> [Work item]
Give back, word for word, the lines in the listing below from the one holding "DP[i][j] = $+\infty$" down to the one holding "if $maxSoFar < DP[n][i]$ then", both ends included.

> [Dataset content]
::::::::

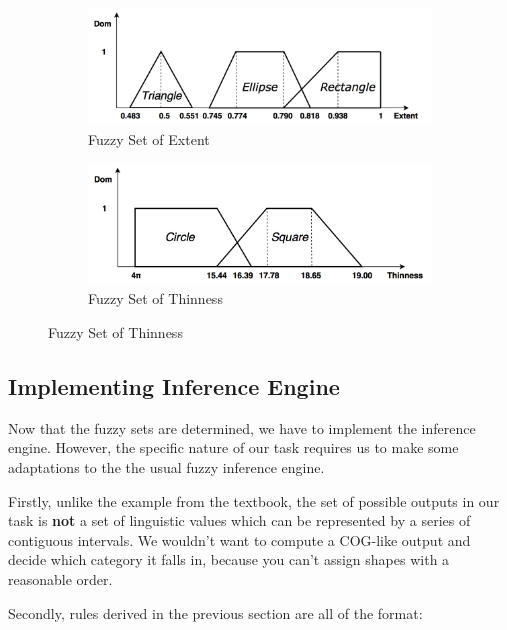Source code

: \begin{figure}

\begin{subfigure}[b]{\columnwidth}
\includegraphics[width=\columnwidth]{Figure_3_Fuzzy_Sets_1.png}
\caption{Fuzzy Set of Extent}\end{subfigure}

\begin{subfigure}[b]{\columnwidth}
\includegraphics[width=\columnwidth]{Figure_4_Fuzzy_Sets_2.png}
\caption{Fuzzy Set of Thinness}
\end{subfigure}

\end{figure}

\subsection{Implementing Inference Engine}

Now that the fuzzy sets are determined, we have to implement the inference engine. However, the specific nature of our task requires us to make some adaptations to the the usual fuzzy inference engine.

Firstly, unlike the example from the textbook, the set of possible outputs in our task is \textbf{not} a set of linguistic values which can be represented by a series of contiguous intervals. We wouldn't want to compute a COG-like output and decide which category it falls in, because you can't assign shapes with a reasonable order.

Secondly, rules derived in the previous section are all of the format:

::::::::

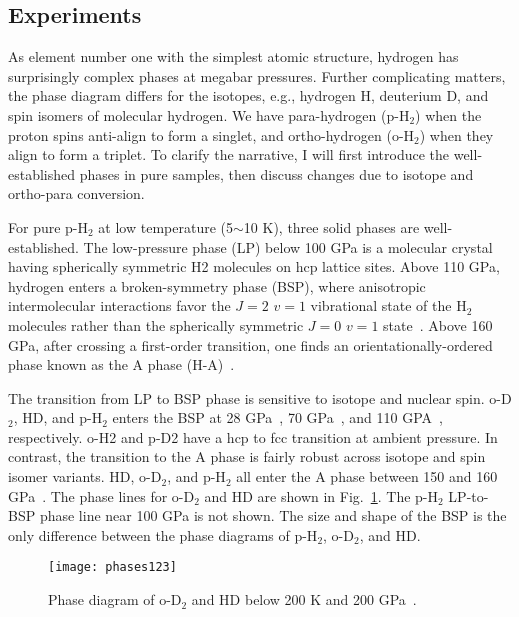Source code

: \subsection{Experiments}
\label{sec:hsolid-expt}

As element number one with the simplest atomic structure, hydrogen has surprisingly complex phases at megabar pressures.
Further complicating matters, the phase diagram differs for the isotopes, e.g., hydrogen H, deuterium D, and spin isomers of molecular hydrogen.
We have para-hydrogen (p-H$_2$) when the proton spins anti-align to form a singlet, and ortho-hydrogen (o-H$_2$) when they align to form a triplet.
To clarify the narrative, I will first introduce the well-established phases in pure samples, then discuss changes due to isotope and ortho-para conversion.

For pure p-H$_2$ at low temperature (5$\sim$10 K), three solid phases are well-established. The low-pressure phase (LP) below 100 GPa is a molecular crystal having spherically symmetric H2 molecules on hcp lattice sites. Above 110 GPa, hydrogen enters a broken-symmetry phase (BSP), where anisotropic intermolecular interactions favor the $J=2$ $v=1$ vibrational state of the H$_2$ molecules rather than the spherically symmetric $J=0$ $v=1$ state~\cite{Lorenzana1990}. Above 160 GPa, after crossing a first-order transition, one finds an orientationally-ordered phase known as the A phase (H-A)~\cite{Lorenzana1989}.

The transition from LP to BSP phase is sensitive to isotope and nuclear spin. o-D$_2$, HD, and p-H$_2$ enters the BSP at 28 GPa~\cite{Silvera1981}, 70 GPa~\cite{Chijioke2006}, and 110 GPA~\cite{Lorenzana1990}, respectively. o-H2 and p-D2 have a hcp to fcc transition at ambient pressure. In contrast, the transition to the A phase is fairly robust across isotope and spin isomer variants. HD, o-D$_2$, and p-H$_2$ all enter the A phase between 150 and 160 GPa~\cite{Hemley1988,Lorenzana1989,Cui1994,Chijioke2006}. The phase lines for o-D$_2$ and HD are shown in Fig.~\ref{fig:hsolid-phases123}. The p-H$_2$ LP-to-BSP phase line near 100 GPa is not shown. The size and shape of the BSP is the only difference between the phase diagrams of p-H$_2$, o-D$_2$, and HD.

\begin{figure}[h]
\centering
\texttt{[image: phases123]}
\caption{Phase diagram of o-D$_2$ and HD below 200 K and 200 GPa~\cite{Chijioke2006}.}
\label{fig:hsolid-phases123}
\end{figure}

::::::::

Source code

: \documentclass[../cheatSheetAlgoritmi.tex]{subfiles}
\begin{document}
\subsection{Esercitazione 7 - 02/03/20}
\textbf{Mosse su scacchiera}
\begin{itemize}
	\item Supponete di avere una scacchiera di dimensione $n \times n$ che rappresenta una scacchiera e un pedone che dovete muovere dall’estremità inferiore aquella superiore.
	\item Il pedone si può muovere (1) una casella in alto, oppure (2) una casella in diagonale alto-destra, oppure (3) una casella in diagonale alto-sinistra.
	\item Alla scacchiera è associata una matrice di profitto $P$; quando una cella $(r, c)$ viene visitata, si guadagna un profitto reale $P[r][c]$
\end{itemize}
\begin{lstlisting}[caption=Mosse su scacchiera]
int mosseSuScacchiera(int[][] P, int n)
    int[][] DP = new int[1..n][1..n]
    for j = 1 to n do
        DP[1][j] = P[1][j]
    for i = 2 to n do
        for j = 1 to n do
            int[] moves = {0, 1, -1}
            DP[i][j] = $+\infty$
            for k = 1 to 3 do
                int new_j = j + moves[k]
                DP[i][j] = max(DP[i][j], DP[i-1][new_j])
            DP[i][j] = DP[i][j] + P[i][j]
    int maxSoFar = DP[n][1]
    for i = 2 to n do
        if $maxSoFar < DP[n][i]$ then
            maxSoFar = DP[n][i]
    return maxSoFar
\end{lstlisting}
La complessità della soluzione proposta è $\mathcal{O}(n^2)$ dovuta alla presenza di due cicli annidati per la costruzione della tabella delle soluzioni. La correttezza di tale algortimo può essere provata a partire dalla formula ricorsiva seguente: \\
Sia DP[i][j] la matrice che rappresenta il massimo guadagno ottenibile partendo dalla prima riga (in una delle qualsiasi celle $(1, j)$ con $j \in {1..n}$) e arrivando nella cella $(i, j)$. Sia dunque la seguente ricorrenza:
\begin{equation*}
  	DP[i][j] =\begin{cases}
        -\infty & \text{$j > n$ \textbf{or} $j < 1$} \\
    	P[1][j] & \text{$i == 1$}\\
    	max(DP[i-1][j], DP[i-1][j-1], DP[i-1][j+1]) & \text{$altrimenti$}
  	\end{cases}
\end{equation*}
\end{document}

::::::::

> [Solution for this task]
            DP[i][j] = $+\infty$
            for k = 1 to 3 do
                int new_j = j + moves[k]
                DP[i][j] = max(DP[i][j], DP[i-1][new_j])
            DP[i][j] = DP[i][j] + P[i][j]
    int maxSoFar = DP[n][1]
    for i = 2 to n do
        if $maxSoFar < DP[n][i]$ then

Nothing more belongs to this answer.